• [Task description]: Reproduce all the records below with every "Python Notebook" changed to "Jupyter Notebook", keeping everything else the same and leaving out the pictures.

Top of Recorded data

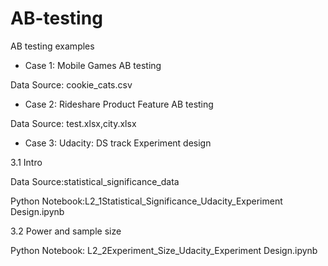 # AB-testing
AB testing examples

* Case 1: Mobile Games AB testing

Data Source: cookie_cats.csv


* Case 2: Rideshare Product Feature AB testing

Data Source: test.xlsx,city.xlsx


* Case 3: Udacity: DS track Experiment design 

3.1 Intro

Data Source:statistical_significance_data

Python Notebook:L2_1Statistical_Significance_Udacity_Experiment Design.ipynb

3.2 Power and sample size

Python Notebook: L2_2Experiment_Size_Udacity_Experiment Design.ipynb
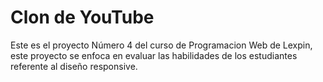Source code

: # Clon de YouTube 

Este es el proyecto Número 4 del curso de Programacion Web de Lexpin, este proyecto se enfoca en evaluar las habilidades de los estudiantes referente al diseño responsive.
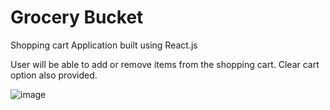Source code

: # Grocery Bucket
Shopping cart Application built using React.js

User will be able to add or remove items from the shopping cart. Clear cart option also provided.

![image](https://user-images.githubusercontent.com/107784718/185746845-2558c423-254c-48a7-9ff4-6717a82b4bd1.png)

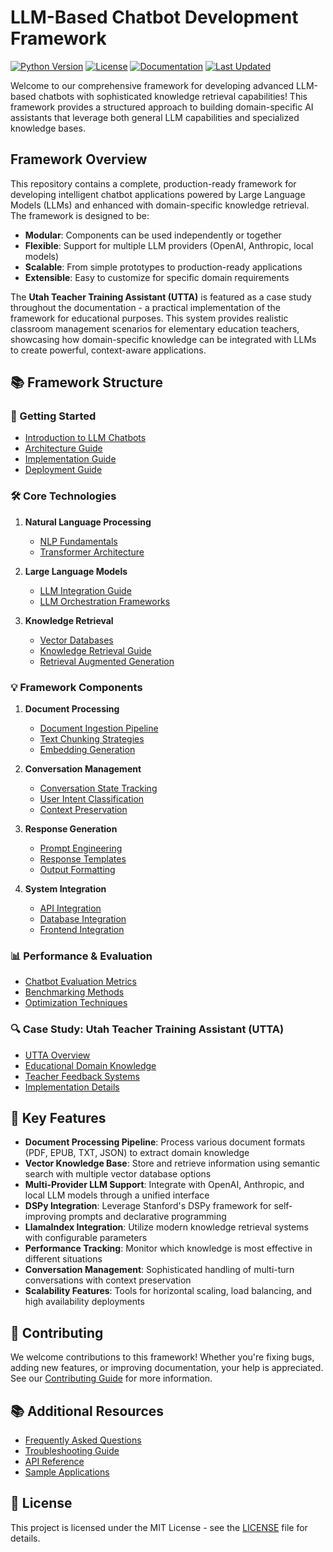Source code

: # LLM-Based Chatbot Development Framework

[![Python Version](https://img.shields.io/badge/python-3.10%2B-blue.svg)](https://www.python.org/downloads/)
[![License](https://img.shields.io/badge/license-MIT-green.svg)](https://github.com/UVU-AI-Innovate/LLM-Based-Chatbot-Development-Framework/blob/main/LICENSE)
[![Documentation](https://img.shields.io/badge/docs-wiki-orange.svg)](https://github.com/UVU-AI-Innovate/LLM-Based-Chatbot-Development-Framework/wiki)
[![Last Updated](https://img.shields.io/badge/last%20updated-April%202024-blue.svg)]()

Welcome to our comprehensive framework for developing advanced LLM-based chatbots with sophisticated knowledge retrieval capabilities! This framework provides a structured approach to building domain-specific AI assistants that leverage both general LLM capabilities and specialized knowledge bases.

## Framework Overview

This repository contains a complete, production-ready framework for developing intelligent chatbot applications powered by Large Language Models (LLMs) and enhanced with domain-specific knowledge retrieval. The framework is designed to be:

- **Modular**: Components can be used independently or together
- **Flexible**: Support for multiple LLM providers (OpenAI, Anthropic, local models)
- **Scalable**: From simple prototypes to production-ready applications
- **Extensible**: Easy to customize for specific domain requirements

The **Utah Teacher Training Assistant (UTTA)** is featured as a case study throughout the documentation - a practical implementation of the framework for educational purposes. This system provides realistic classroom management scenarios for elementary education teachers, showcasing how domain-specific knowledge can be integrated with LLMs to create powerful, context-aware applications.

## 📚 Framework Structure

### 🎯 Getting Started
- [Introduction to LLM Chatbots](Introduction-to-LLM-Chatbots)
- [Architecture Guide](Architecture-Guide)
- [Implementation Guide](Implementation-Guide)
- [Deployment Guide](Deployment-Guide)

### 🛠️ Core Technologies
1. **Natural Language Processing**
   - [NLP Fundamentals](NLP-Fundamentals)
   - [Transformer Architecture](Transformer-Architecture)

2. **Large Language Models**
   - [LLM Integration Guide](LLM-Guide)
   - [LLM Orchestration Frameworks](LLM-Orchestration-Frameworks)

3. **Knowledge Retrieval**
   - [Vector Databases](Vector-Databases)
   - [Knowledge Retrieval Guide](Knowledge-Retrieval-Guide)
   - [Retrieval Augmented Generation](RAG-Implementation)

### 💡 Framework Components
1. **Document Processing**
   - [Document Ingestion Pipeline](Document-Processing-Pipeline)
   - [Text Chunking Strategies](Text-Chunking-Strategies)
   - [Embedding Generation](Embedding-Generation)

2. **Conversation Management**
   - [Conversation State Tracking](Conversation-State-Tracking)
   - [User Intent Classification](Intent-Classification)
   - [Context Preservation](Context-Preservation)

3. **Response Generation**
   - [Prompt Engineering](Prompt-Engineering)
   - [Response Templates](Response-Templates)
   - [Output Formatting](Output-Formatting)

4. **System Integration**
   - [API Integration](API-Integration)
   - [Database Integration](Database-Integration)
   - [Frontend Integration](Frontend-Integration)

### 📊 Performance & Evaluation
- [Chatbot Evaluation Metrics](Evaluation-Metrics)
- [Benchmarking Methods](Benchmarking-Methods)
- [Optimization Techniques](Optimization-Techniques)

### 🔍 Case Study: Utah Teacher Training Assistant (UTTA)
- [UTTA Overview](UTTA-Overview)
- [Educational Domain Knowledge](Educational-Domain-Knowledge)
- [Teacher Feedback Systems](Teacher-Feedback-Systems)
- [Implementation Details](UTTA-Implementation)

## 🚀 Key Features

- **Document Processing Pipeline**: Process various document formats (PDF, EPUB, TXT, JSON) to extract domain knowledge
- **Vector Knowledge Base**: Store and retrieve information using semantic search with multiple vector database options
- **Multi-Provider LLM Support**: Integrate with OpenAI, Anthropic, and local LLM models through a unified interface
- **DSPy Integration**: Leverage Stanford's DSPy framework for self-improving prompts and declarative programming
- **LlamaIndex Integration**: Utilize modern knowledge retrieval systems with configurable parameters
- **Performance Tracking**: Monitor which knowledge is most effective in different situations
- **Conversation Management**: Sophisticated handling of multi-turn conversations with context preservation
- **Scalability Features**: Tools for horizontal scaling, load balancing, and high availability deployments

## 📝 Contributing

We welcome contributions to this framework! Whether you're fixing bugs, adding new features, or improving documentation, your help is appreciated. See our [Contributing Guide](Contributing-Guide) for more information.

## 📚 Additional Resources

- [Frequently Asked Questions](FAQ)
- [Troubleshooting Guide](Troubleshooting-Guide)
- [API Reference](API-Reference)
- [Sample Applications](Sample-Applications)

## 📜 License

This project is licensed under the MIT License - see the [LICENSE](https://github.com/UVU-AI-Innovate/LLM-Based-Chatbot-Development-Framework/blob/main/LICENSE) file for details.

Bottom of Recorded data

• [Task answer]:
 # AB-testing
AB testing examples

* Case 1: Mobile Games AB testing

Data Source: cookie_cats.csv


* Case 2: Rideshare Product Feature AB testing

Data Source: test.xlsx,city.xlsx


* Case 3: Udacity: DS track Experiment design 

3.1 Intro

Data Source:statistical_significance_data

Jupyter Notebook:L2_1Statistical_Significance_Udacity_Experiment Design.ipynb

3.2 Power and sample size

Jupyter Notebook: L2_2Experiment_Size_Udacity_Experiment Design.ipynb
Source code

: # Clon de YouTube 

Este es el proyecto Número 4 del curso de Programacion Web de Lexpin, este proyecto se enfoca en evaluar las habilidades de los estudiantes referente al diseño responsive.
Source code

: # Grocery Bucket
Shopping cart Application built using React.js

User will be able to add or remove items from the shopping cart. Clear cart option also provided.

![image](https://user-images.githubusercontent.com/107784718/185746845-2558c423-254c-48a7-9ff4-6717a82b4bd1.png)

Source code

: # LLM-Based Chatbot Development Framework

[![Python Version](https://img.shields.io/badge/python-3.10%2B-blue.svg)](https://www.python.org/downloads/)
[![License](https://img.shields.io/badge/license-MIT-green.svg)](https://github.com/UVU-AI-Innovate/LLM-Based-Chatbot-Development-Framework/blob/main/LICENSE)
[![Documentation](https://img.shields.io/badge/docs-wiki-orange.svg)](https://github.com/UVU-AI-Innovate/LLM-Based-Chatbot-Development-Framework/wiki)
[![Last Updated](https://img.shields.io/badge/last%20updated-April%202024-blue.svg)]()

Welcome to our comprehensive framework for developing advanced LLM-based chatbots with sophisticated knowledge retrieval capabilities! This framework provides a structured approach to building domain-specific AI assistants that leverage both general LLM capabilities and specialized knowledge bases.

## Framework Overview

This repository contains a complete, production-ready framework for developing intelligent chatbot applications powered by Large Language Models (LLMs) and enhanced with domain-specific knowledge retrieval. The framework is designed to be:

- **Modular**: Components can be used independently or together
- **Flexible**: Support for multiple LLM providers (OpenAI, Anthropic, local models)
- **Scalable**: From simple prototypes to production-ready applications
- **Extensible**: Easy to customize for specific domain requirements

The **Utah Teacher Training Assistant (UTTA)** is featured as a case study throughout the documentation - a practical implementation of the framework for educational purposes. This system provides realistic classroom management scenarios for elementary education teachers, showcasing how domain-specific knowledge can be integrated with LLMs to create powerful, context-aware applications.

## 📚 Framework Structure

### 🎯 Getting Started
- [Introduction to LLM Chatbots](Introduction-to-LLM-Chatbots)
- [Architecture Guide](Architecture-Guide)
- [Implementation Guide](Implementation-Guide)
- [Deployment Guide](Deployment-Guide)

### 🛠️ Core Technologies
1. **Natural Language Processing**
   - [NLP Fundamentals](NLP-Fundamentals)
   - [Transformer Architecture](Transformer-Architecture)

2. **Large Language Models**
   - [LLM Integration Guide](LLM-Guide)
   - [LLM Orchestration Frameworks](LLM-Orchestration-Frameworks)

3. **Knowledge Retrieval**
   - [Vector Databases](Vector-Databases)
   - [Knowledge Retrieval Guide](Knowledge-Retrieval-Guide)
   - [Retrieval Augmented Generation](RAG-Implementation)

### 💡 Framework Components
1. **Document Processing**
   - [Document Ingestion Pipeline](Document-Processing-Pipeline)
   - [Text Chunking Strategies](Text-Chunking-Strategies)
   - [Embedding Generation](Embedding-Generation)

2. **Conversation Management**
   - [Conversation State Tracking](Conversation-State-Tracking)
   - [User Intent Classification](Intent-Classification)
   - [Context Preservation](Context-Preservation)

3. **Response Generation**
   - [Prompt Engineering](Prompt-Engineering)
   - [Response Templates](Response-Templates)
   - [Output Formatting](Output-Formatting)

4. **System Integration**
   - [API Integration](API-Integration)
   - [Database Integration](Database-Integration)
   - [Frontend Integration](Frontend-Integration)

### 📊 Performance & Evaluation
- [Chatbot Evaluation Metrics](Evaluation-Metrics)
- [Benchmarking Methods](Benchmarking-Methods)
- [Optimization Techniques](Optimization-Techniques)

### 🔍 Case Study: Utah Teacher Training Assistant (UTTA)
- [UTTA Overview](UTTA-Overview)
- [Educational Domain Knowledge](Educational-Domain-Knowledge)
- [Teacher Feedback Systems](Teacher-Feedback-Systems)
- [Implementation Details](UTTA-Implementation)

## 🚀 Key Features

- **Document Processing Pipeline**: Process various document formats (PDF, EPUB, TXT, JSON) to extract domain knowledge
- **Vector Knowledge Base**: Store and retrieve information using semantic search with multiple vector database options
- **Multi-Provider LLM Support**: Integrate with OpenAI, Anthropic, and local LLM models through a unified interface
- **DSPy Integration**: Leverage Stanford's DSPy framework for self-improving prompts and declarative programming
- **LlamaIndex Integration**: Utilize modern knowledge retrieval systems with configurable parameters
- **Performance Tracking**: Monitor which knowledge is most effective in different situations
- **Conversation Management**: Sophisticated handling of multi-turn conversations with context preservation
- **Scalability Features**: Tools for horizontal scaling, load balancing, and high availability deployments

## 📝 Contributing

We welcome contributions to this framework! Whether you're fixing bugs, adding new features, or improving documentation, your help is appreciated. See our [Contributing Guide](Contributing-Guide) for more information.

## 📚 Additional Resources

- [Frequently Asked Questions](FAQ)
- [Troubleshooting Guide](Troubleshooting-Guide)
- [API Reference](API-Reference)
- [Sample Applications](Sample-Applications)

## 📜 License

This project is licensed under the MIT License - see the [LICENSE](https://github.com/UVU-AI-Innovate/LLM-Based-Chatbot-Development-Framework/blob/main/LICENSE) file for details.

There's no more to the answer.